Затем, переменив напев и тему, плакальщицы упомянули о другой девушке, рыдавшей в соседней хижине. Они сравнили ее со снежинкой, сверкающей, чистой, белой, застывающей от зимней стужи и тающей знойным летом. Они выразили уверенность, что она кажется столь же прекрасной и глазам молодого вождя, так сходного с ней и цветом кожи, и горем. Но хотя дела-варки и не высказались до конца, было ясно, что они считают ее менее совершенной, нежели ту, кого оплакивают. При всем том они не отказали Алисе ни в одной похвале, притязать на которую ей позволяла ее редкая красота. Золотистые кудри ее были уподоблены вьющейся виноградной лозе, глаза — голубому небосводу, а румяные щеки — белоснежному облачку, окрашенному алыми закатными лучами, с той лишь разницей, что последнее менее привлекательно.

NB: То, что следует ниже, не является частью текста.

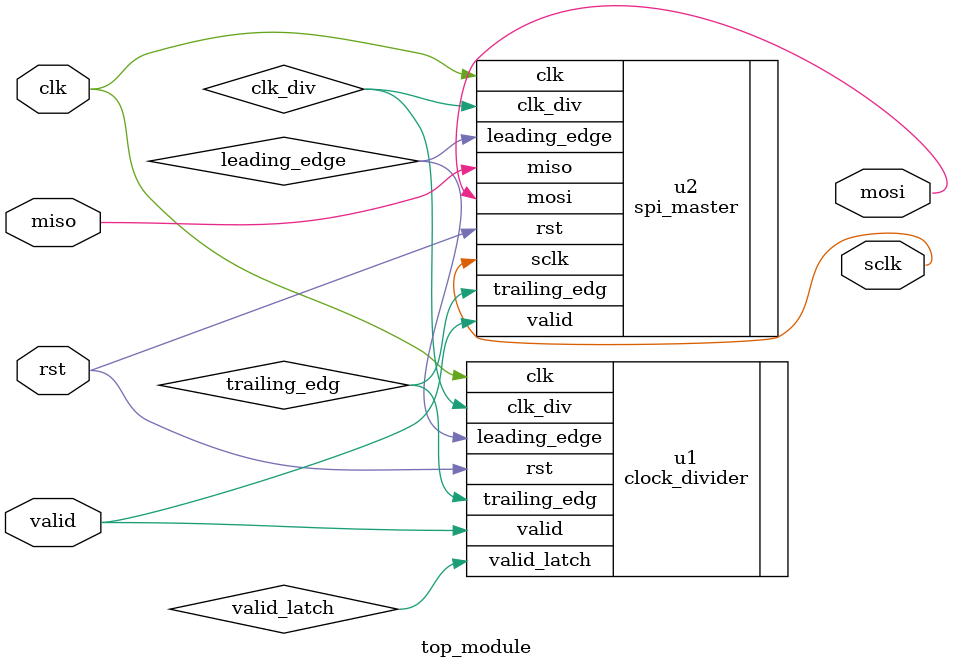
<source format=v>
/***********************************************(I/O)port declartion******************************************************/
module top_module(
input    wire     clk,valid,rst,miso,
output   wire     sclk,mosi
);
/**************************************************************************************************************************/

/***********************************************internal signal declartion*************************************************/        
wire clk_div,valid_latch,leading_edge,trailing_edg;
/**************************************************************************************************************************/

/***********************************************port mapping***************************************************************/
clock_divider u1(
    .clk(clk),
    .rst(rst),
    .valid(valid),
    .clk_div(clk_div),
    .valid_latch(valid_latch),
    .leading_edge(leading_edge),
    .trailing_edg(trailing_edg)

);

spi_master u2(
    .clk(clk),
    .rst(rst),
    .valid(valid),
    .clk_div(clk_div),
    .leading_edge(leading_edge),
    .trailing_edg(trailing_edg),
    .miso(miso),
    .mosi(mosi),
    .sclk(sclk)  
);
/**************************************************************************************************************************/
endmodule

</source>
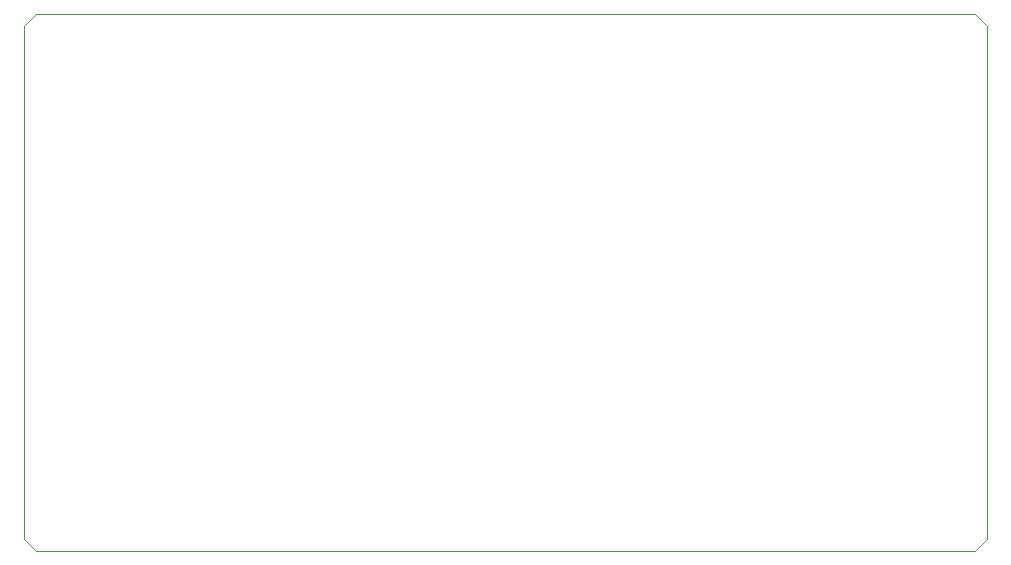
<source format=gm1>
G04 #@! TF.GenerationSoftware,KiCad,Pcbnew,(5.1.0)-1*
G04 #@! TF.CreationDate,2020-05-29T16:33:31+02:00*
G04 #@! TF.ProjectId,motortreiber,6d6f746f-7274-4726-9569-6265722e6b69,rev?*
G04 #@! TF.SameCoordinates,Original*
G04 #@! TF.FileFunction,Profile,NP*
%FSLAX46Y46*%
G04 Gerber Fmt 4.6, Leading zero omitted, Abs format (unit mm)*
G04 Created by KiCad (PCBNEW (5.1.0)-1) date 2020-05-29 16:33:31*
%MOMM*%
%LPD*%
G04 APERTURE LIST*
%ADD10C,0.050000*%
G04 APERTURE END LIST*
D10*
X119000000Y-72000000D02*
X120000000Y-71000000D01*
X199500000Y-71000000D02*
X200500000Y-72000000D01*
X200500000Y-115500000D02*
X199500000Y-116500000D01*
X119000000Y-115500000D02*
X120000000Y-116500000D01*
X119000000Y-72000000D02*
X119000000Y-115500000D01*
X120000000Y-116500000D02*
X199500000Y-116500000D01*
X199500000Y-71000000D02*
X120000000Y-71000000D01*
X200500000Y-115500000D02*
X200500000Y-72000000D01*
M02*

</source>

Эти и другие последовавшие за ними песни были исполнены в тишине, нарушаемой лишь голосами певиц, потому что толпа по-прежнему безмолвствовала, облегчая душу только исступленными взрывами отчаяния — их можно было бы условно назвать хором. Делавары слушали, как зачарованные, и постоянно менявшееся выражение их лиц со всей очевидностью свидетельствовало, сколь искренне и глубоко они сожалеют об усопших. Даже Давид охотно прислушивался к нежному, мелодичному пению, и задолго до того, как оно кончилось, его восхищенные взоры доказали, что он покорен им.

Разведчик, единственный из белых, кому были понятны слова песен, переменил свою задумчивую позу и склонил голову набок, чтобы получше расслышать плакальщиц. Но когда они завели речь о будущем Коры и Ункаса, он покачал головой, как человек, сознающий всю ложность их наивных верований, вновь оперся на ружье и оставался в этом положении до самого конца церемонии, если можно назвать так обряд, проникнутый столь искренним и глубоким чувством. К счастью, ни Хейуорд, ни Манроу не понимали смысла слов, иначе им нелегко было бы сохранить самообладание.

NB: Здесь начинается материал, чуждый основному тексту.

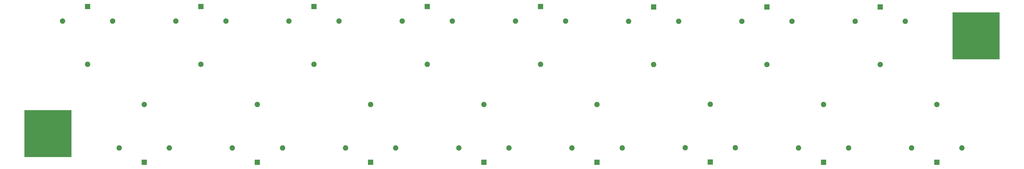
<source format=gts>
G04 #@! TF.GenerationSoftware,KiCad,Pcbnew,7.0.2*
G04 #@! TF.CreationDate,2024-02-27T13:18:42-06:00*
G04 #@! TF.ProjectId,CapBankBreakout,43617042-616e-46b4-9272-65616b6f7574,rev?*
G04 #@! TF.SameCoordinates,Original*
G04 #@! TF.FileFunction,Soldermask,Top*
G04 #@! TF.FilePolarity,Negative*
%FSLAX46Y46*%
G04 Gerber Fmt 4.6, Leading zero omitted, Abs format (unit mm)*
G04 Created by KiCad (PCBNEW 7.0.2) date 2024-02-27 13:18:42*
%MOMM*%
%LPD*%
G01*
G04 APERTURE LIST*
%ADD10R,18.288000X18.288000*%
%ADD11R,2.082800X2.082800*%
%ADD12C,2.082800*%
G04 APERTURE END LIST*
D10*
X135585000Y-168965000D03*
D11*
X216994998Y-180175709D03*
D12*
X216994998Y-157675709D03*
X226737784Y-174550709D03*
X207252212Y-174550709D03*
D11*
X282994998Y-119495409D03*
D12*
X282994998Y-141995409D03*
X273252212Y-125120409D03*
X292737784Y-125120409D03*
D11*
X172994998Y-180175709D03*
D12*
X172994998Y-157675709D03*
X182737784Y-174550709D03*
X163252212Y-174550709D03*
D11*
X436994998Y-180175709D03*
D12*
X436994998Y-157675709D03*
X446737784Y-174550709D03*
X427252212Y-174550709D03*
D11*
X458994998Y-119585559D03*
D12*
X458994998Y-142085559D03*
X449252212Y-125210559D03*
X468737784Y-125210559D03*
D11*
X150994998Y-119495409D03*
D12*
X150994998Y-141995409D03*
X141252212Y-125120409D03*
X160737784Y-125120409D03*
D11*
X326994998Y-119495409D03*
D12*
X326994998Y-141995409D03*
X317252212Y-125120409D03*
X336737784Y-125120409D03*
D11*
X392994998Y-180085559D03*
D12*
X392994998Y-157585559D03*
X402737784Y-174460559D03*
X383252212Y-174460559D03*
D11*
X370994998Y-119585559D03*
D12*
X370994998Y-142085559D03*
X361252212Y-125210559D03*
X380737784Y-125210559D03*
D11*
X238994998Y-119495409D03*
D12*
X238994998Y-141995409D03*
X229252212Y-125120409D03*
X248737784Y-125120409D03*
D11*
X480994998Y-180175709D03*
D12*
X480994998Y-157675709D03*
X490737784Y-174550709D03*
X471252212Y-174550709D03*
D11*
X304994998Y-180175709D03*
D12*
X304994998Y-157675709D03*
X314737784Y-174550709D03*
X295252212Y-174550709D03*
D11*
X260994998Y-180175709D03*
D12*
X260994998Y-157675709D03*
X270737784Y-174550709D03*
X251252212Y-174550709D03*
D11*
X194994998Y-119495409D03*
D12*
X194994998Y-141995409D03*
X185252212Y-125120409D03*
X204737784Y-125120409D03*
D11*
X348994998Y-180175709D03*
D12*
X348994998Y-157675709D03*
X358737784Y-174550709D03*
X339252212Y-174550709D03*
D10*
X496265000Y-130865000D03*
D11*
X414994998Y-119585559D03*
D12*
X414994998Y-142085559D03*
X405252212Y-125210559D03*
X424737784Y-125210559D03*
M02*

</source>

Чингачгук был единственным исключением в толпе туземцев, проявлявшей самый живой интерес к обряду. На протяжении всей сцены глаза его ни на миг не оторвались от сына, и ни один мускул не дрогнул на его суровом лице даже во время самых громких или трогательных причитаний. Для него существовали сейчас на свете лишь холодные, безжизненные останки сына, и все остальные чувства его словно застыли, дабы глаза могли в последний раз запечатлеть черты, которые он так долго любил и которые ныне навсегда скроются от него.

В эту минуту из толпы медленно выступил воин, прославленный боевыми подвигами, особенно своими заслугами в последнем сражении, и с суровым, мрачным видом встал рядом с усопшим.